Damji Padamshi Pathshala is a Jain teaching institution located in Dadar, Mumbai, India.

History 
The institution was established in 1940.

The 50 years celebration was organised in 1990 at the Ravindra Natya Mandir, Prabhadevi, Mumbai.

The 75 years celebration was organised at the Yashwantrao Chavan Auditorium in Dadar.

Organization 
Entry and education is provided without costs; finances are managed by a religious trust by the name Om Shri Dadar Aradhna Bhavan Jain Sangh.

The institute has about a hundred students. According to the institution, more than fifty of their students have accepted Diksha.

Teachers

Current Teachers
 Kumudben (Full Time)
 RekhaBen (Full Time)
 KinjalBen (Ful Time)
 Ankit Sir (Part Time)
 Kamalesh Sir (Part Time Honorary)

Past Teachers
 Chandubhai Shah
 Prabhudasbhai
 Veljibhai Bhansali

Activities
The institute teaches Jain Sutras and Artha. They also conduct religious ceremonies and rituals.

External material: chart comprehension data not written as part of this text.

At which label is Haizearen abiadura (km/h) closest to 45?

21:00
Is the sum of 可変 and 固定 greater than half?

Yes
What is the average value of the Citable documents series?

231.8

The institution has led twenty religious tours throughout India. Religious pilgrimages are conducted for a week each year in December in locations such as Gujarat, Rajasthan, Madhya Pradesh, Punjab, and Uttar Pradesh.

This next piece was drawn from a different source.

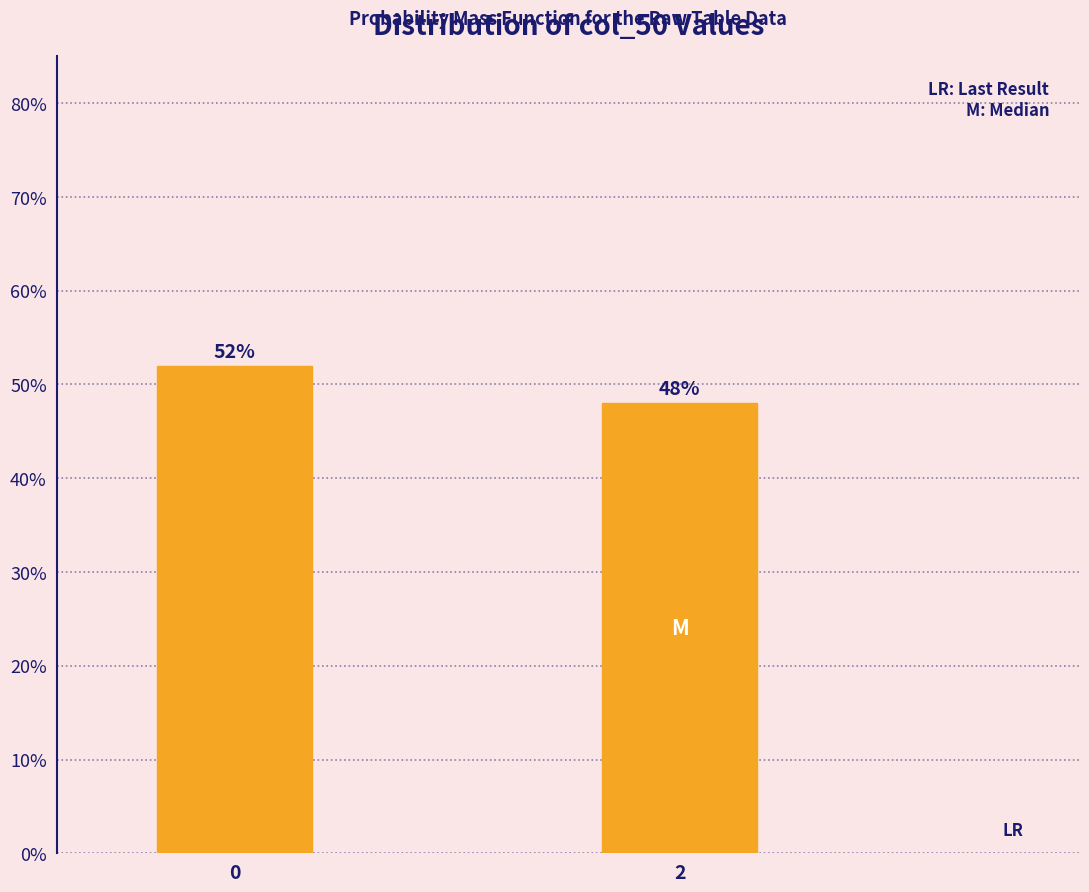

Reading left to right, what are all the values shown in this chart?

0=52	2=48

Pathshala is affiliated to the Dharmik Shikshan Sangh which organises the annual examination. About a hundred students appear for examinations each year at 22 different levels. The annual day is then held for celebration and prize distribution.

Accolades
In 2000 the institute received the Best Pathshala Award out of the 250 pathshalas located in Mumbai and affiliated to the Jain Dharmik Shikshan Sangh.